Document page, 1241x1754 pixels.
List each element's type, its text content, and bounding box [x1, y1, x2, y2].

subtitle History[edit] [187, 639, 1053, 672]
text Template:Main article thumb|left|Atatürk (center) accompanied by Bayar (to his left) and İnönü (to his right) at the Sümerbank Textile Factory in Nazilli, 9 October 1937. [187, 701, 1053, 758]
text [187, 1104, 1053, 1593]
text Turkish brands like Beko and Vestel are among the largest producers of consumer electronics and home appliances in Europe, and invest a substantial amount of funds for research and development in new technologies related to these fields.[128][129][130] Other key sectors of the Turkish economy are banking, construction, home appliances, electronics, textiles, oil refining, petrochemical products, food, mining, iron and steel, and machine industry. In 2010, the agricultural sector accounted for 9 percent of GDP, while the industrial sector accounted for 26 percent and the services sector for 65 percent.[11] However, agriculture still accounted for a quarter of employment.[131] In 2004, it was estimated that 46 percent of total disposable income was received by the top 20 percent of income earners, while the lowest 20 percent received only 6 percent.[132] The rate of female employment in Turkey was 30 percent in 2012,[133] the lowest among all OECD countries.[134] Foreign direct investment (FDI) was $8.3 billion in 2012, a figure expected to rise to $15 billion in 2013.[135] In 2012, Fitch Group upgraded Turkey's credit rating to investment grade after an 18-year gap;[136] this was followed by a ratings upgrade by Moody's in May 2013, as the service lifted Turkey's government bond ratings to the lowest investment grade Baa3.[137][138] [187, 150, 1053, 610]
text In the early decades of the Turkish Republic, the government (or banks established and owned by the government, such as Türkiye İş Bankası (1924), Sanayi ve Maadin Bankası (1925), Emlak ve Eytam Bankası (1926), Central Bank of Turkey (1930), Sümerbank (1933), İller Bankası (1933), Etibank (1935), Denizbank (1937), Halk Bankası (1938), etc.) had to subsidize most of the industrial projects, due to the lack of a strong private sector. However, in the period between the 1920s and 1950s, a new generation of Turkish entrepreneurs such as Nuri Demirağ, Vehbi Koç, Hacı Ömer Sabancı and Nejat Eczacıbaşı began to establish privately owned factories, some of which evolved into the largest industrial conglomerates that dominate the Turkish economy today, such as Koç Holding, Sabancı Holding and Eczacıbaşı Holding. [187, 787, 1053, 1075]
=-=-=
▶ [To-do item]:
Copy whichever lines above contain the string "industrial".

▶ [Exercise output]:
text Turkish brands like Beko and Vestel are among the largest producers of consumer electronics and home appliances in Europe, and invest a substantial amount of funds for research and development in new technologies related to these fields.[128][129][130] Other key sectors of the Turkish economy are banking, construction, home appliances, electronics, textiles, oil refining, petrochemical products, food, mining, iron and steel, and machine industry. In 2010, the agricultural sector accounted for 9 percent of GDP, while the industrial sector accounted for 26 percent and the services sector for 65 percent.[11] However, agriculture still accounted for a quarter of employment.[131] In 2004, it was estimated that 46 percent of total disposable income was received by the top 20 percent of income earners, while the lowest 20 percent received only 6 percent.[132] The rate of female employment in Turkey was 30 percent in 2012,[133] the lowest among all OECD countries.[134] Foreign direct investment (FDI) was $8.3 billion in 2012, a figure expected to rise to $15 billion in 2013.[135] In 2012, Fitch Group upgraded Turkey's credit rating to investment grade after an 18-year gap;[136] this was followed by a ratings upgrade by Moody's in May 2013, as the service lifted Turkey's government bond ratings to the lowest investment grade Baa3.[137][138] [187, 150, 1053, 610]
text In the early decades of the Turkish Republic, the government (or banks established and owned by the government, such as Türkiye İş Bankası (1924), Sanayi ve Maadin Bankası (1925), Emlak ve Eytam Bankası (1926), Central Bank of Turkey (1930), Sümerbank (1933), İller Bankası (1933), Etibank (1935), Denizbank (1937), Halk Bankası (1938), etc.) had to subsidize most of the industrial projects, due to the lack of a strong private sector. However, in the period between the 1920s and 1950s, a new generation of Turkish entrepreneurs such as Nuri Demirağ, Vehbi Koç, Hacı Ömer Sabancı and Nejat Eczacıbaşı began to establish privately owned factories, some of which evolved into the largest industrial conglomerates that dominate the Turkish economy today, such as Koç Holding, Sabancı Holding and Eczacıbaşı Holding. [187, 787, 1053, 1075]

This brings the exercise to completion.